** Opening EXERCISE DATA block **
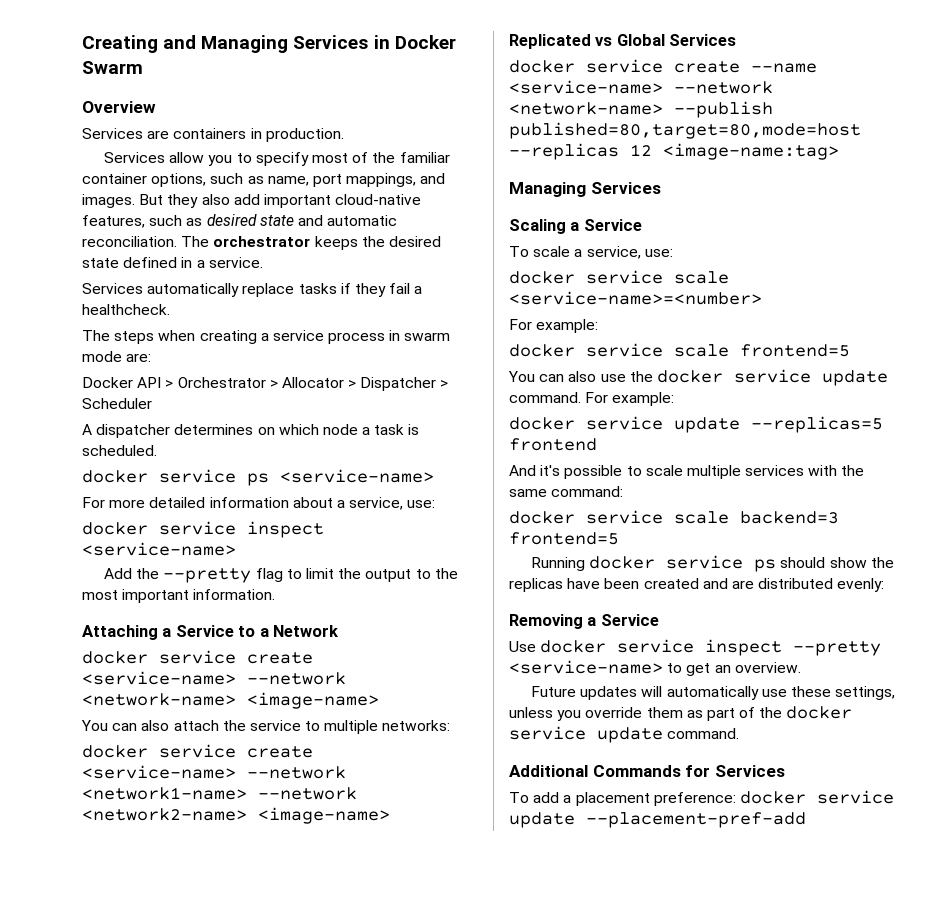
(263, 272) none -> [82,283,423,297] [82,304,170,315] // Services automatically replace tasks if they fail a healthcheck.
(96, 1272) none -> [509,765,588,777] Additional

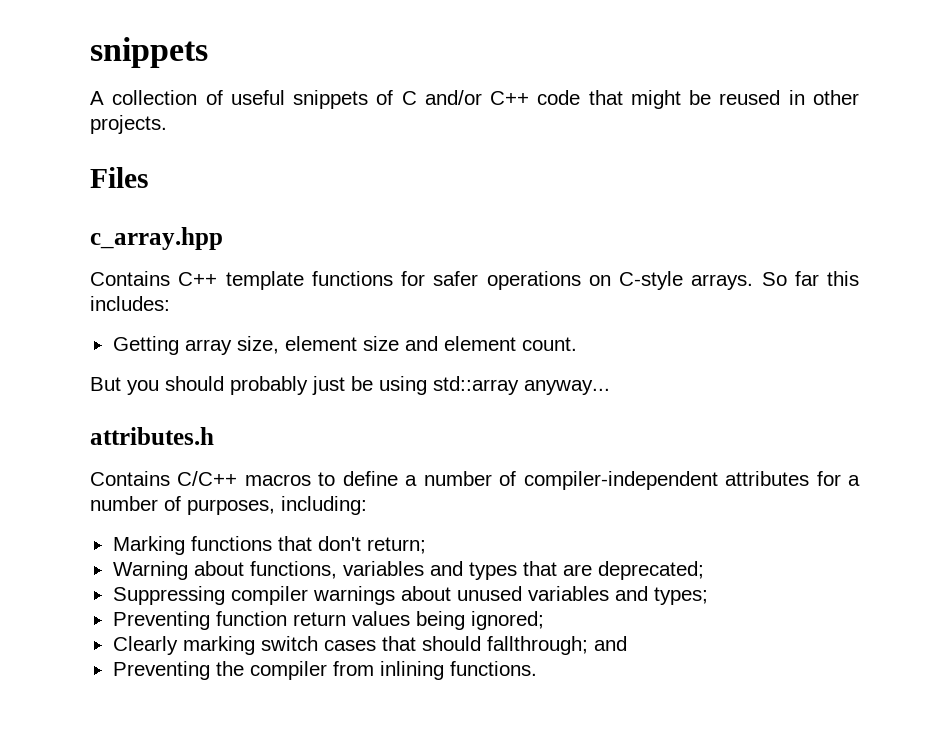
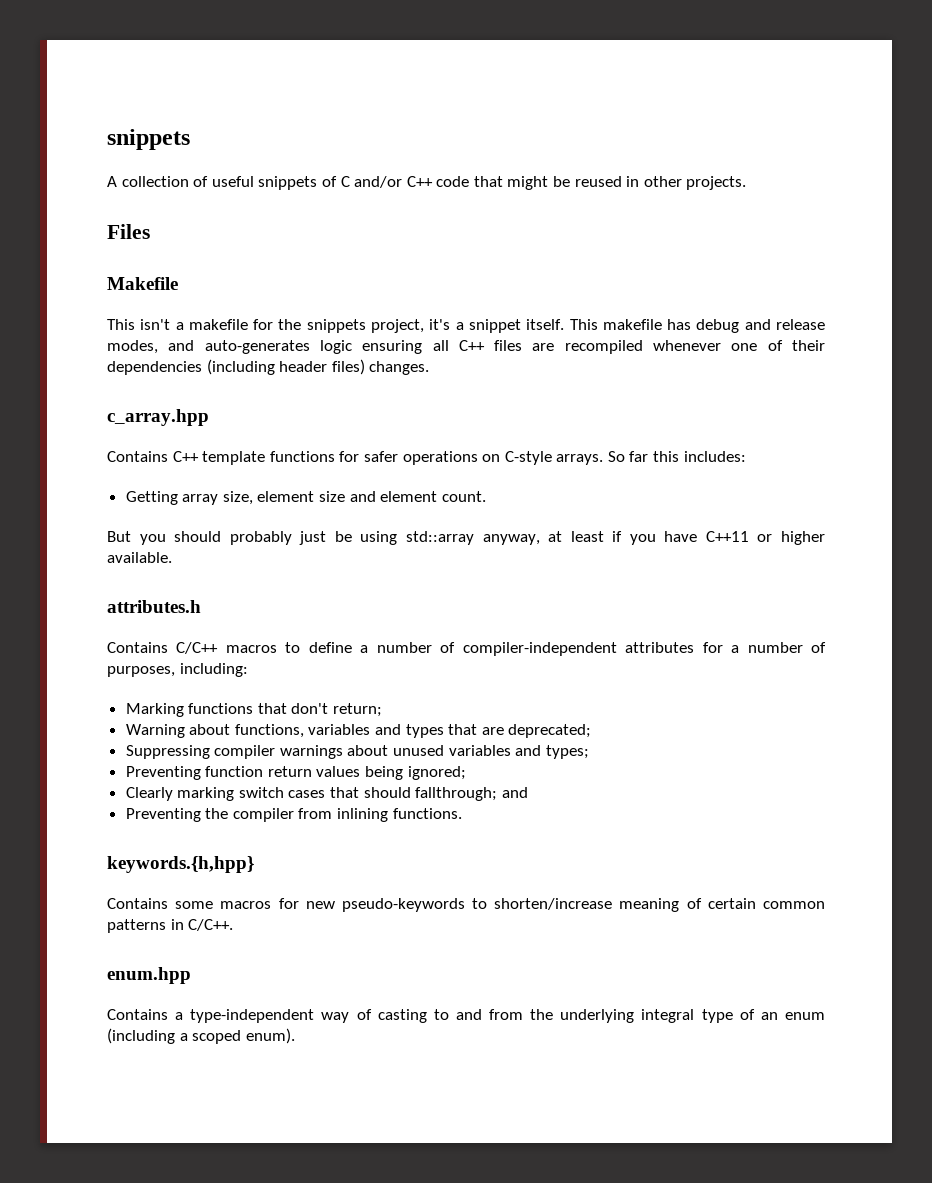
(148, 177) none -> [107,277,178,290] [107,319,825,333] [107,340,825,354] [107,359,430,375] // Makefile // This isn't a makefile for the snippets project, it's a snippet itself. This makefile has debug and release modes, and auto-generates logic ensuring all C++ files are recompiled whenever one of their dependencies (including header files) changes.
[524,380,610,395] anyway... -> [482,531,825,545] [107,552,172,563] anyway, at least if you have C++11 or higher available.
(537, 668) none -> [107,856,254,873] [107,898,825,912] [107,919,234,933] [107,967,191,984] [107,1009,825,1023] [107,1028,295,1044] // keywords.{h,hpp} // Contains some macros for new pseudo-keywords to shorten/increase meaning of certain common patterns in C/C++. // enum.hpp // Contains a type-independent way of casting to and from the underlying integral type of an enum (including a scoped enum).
** Closing EXERCISE DATA block **
** Opening EXERCISE DATA block **
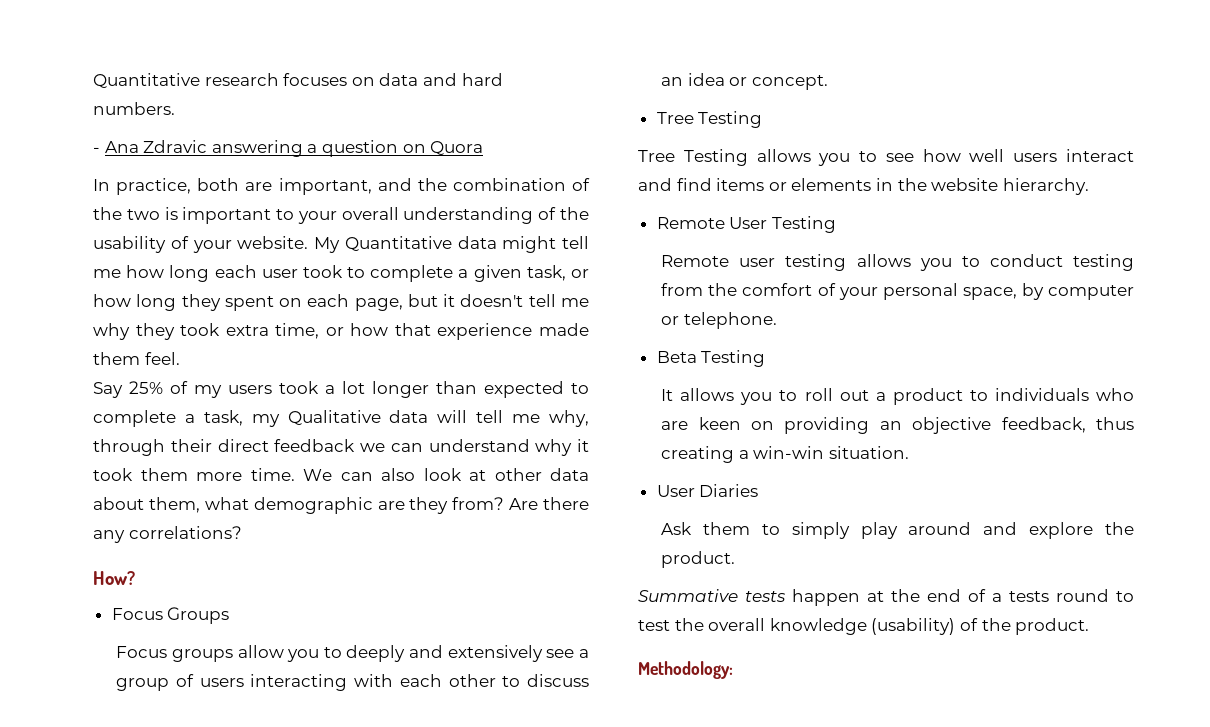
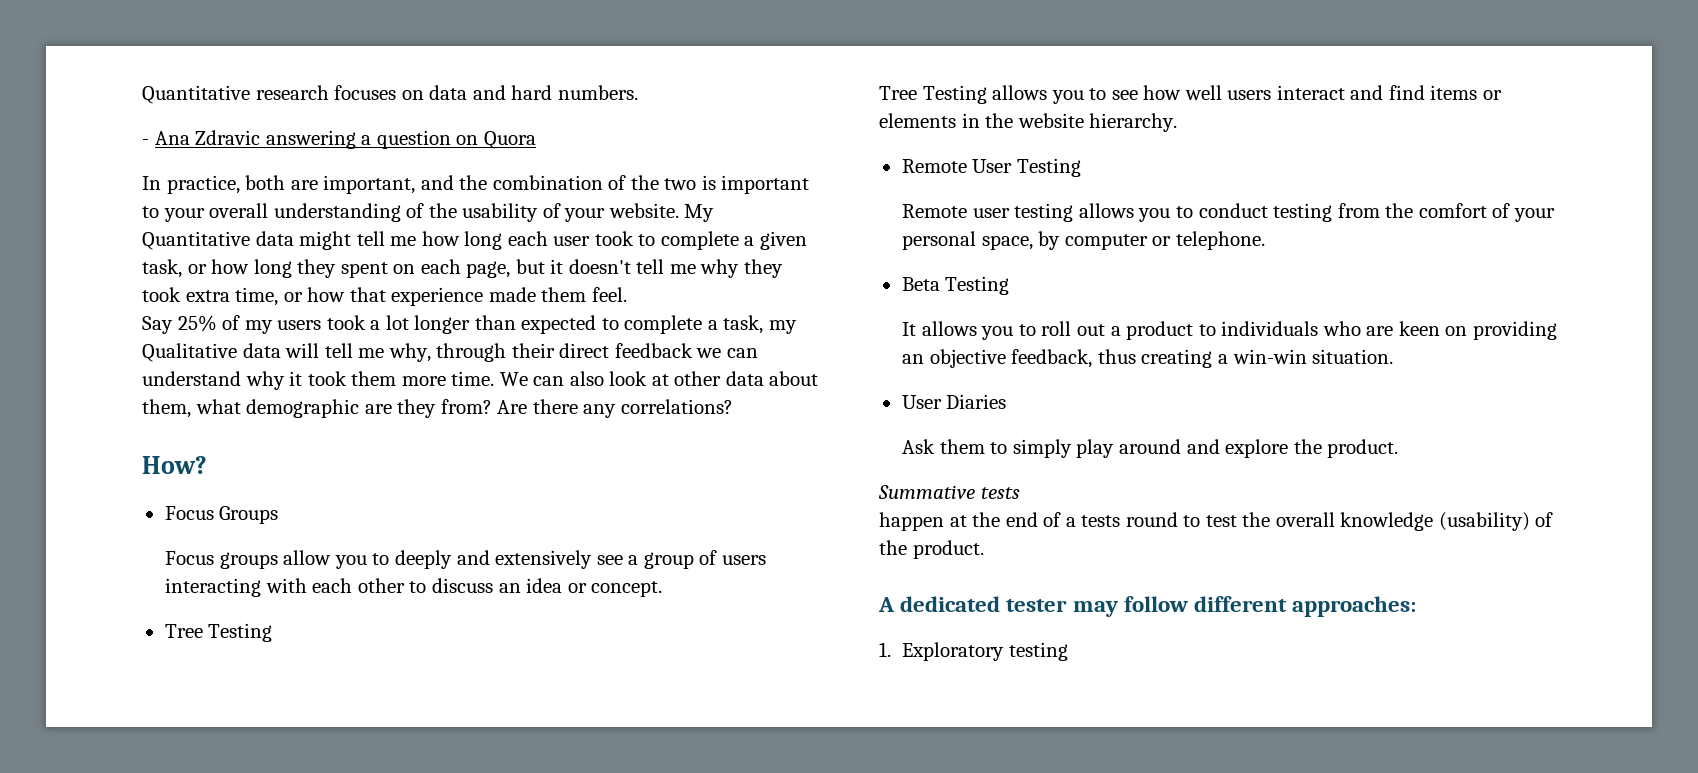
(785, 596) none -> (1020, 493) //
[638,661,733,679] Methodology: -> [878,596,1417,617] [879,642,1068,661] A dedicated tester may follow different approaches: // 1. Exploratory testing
** Closing EXERCISE DATA block **
Whenever the word "none" shows up in a line of the entries above, copy that line.

(263, 272) none -> [82,283,423,297] [82,304,170,315] // Services automatically replace tasks if they fail a healthcheck.
(96, 1272) none -> [509,765,588,777] Additional
(148, 177) none -> [107,277,178,290] [107,319,825,333] [107,340,825,354] [107,359,430,375] // Makefile // This isn't a makefile for the snippets project, it's a snippet itself. This makefile has debug and release modes, and auto-generates logic ensuring all C++ files are recompiled whenever one of their dependencies (including header files) changes.
(537, 668) none -> [107,856,254,873] [107,898,825,912] [107,919,234,933] [107,967,191,984] [107,1009,825,1023] [107,1028,295,1044] // keywords.{h,hpp} // Contains some macros for new pseudo-keywords to shorten/increase meaning of certain common patterns in C/C++. // enum.hpp // Contains a type-independent way of casting to and from the underlying integral type of an enum (including a scoped enum).
(785, 596) none -> (1020, 493) //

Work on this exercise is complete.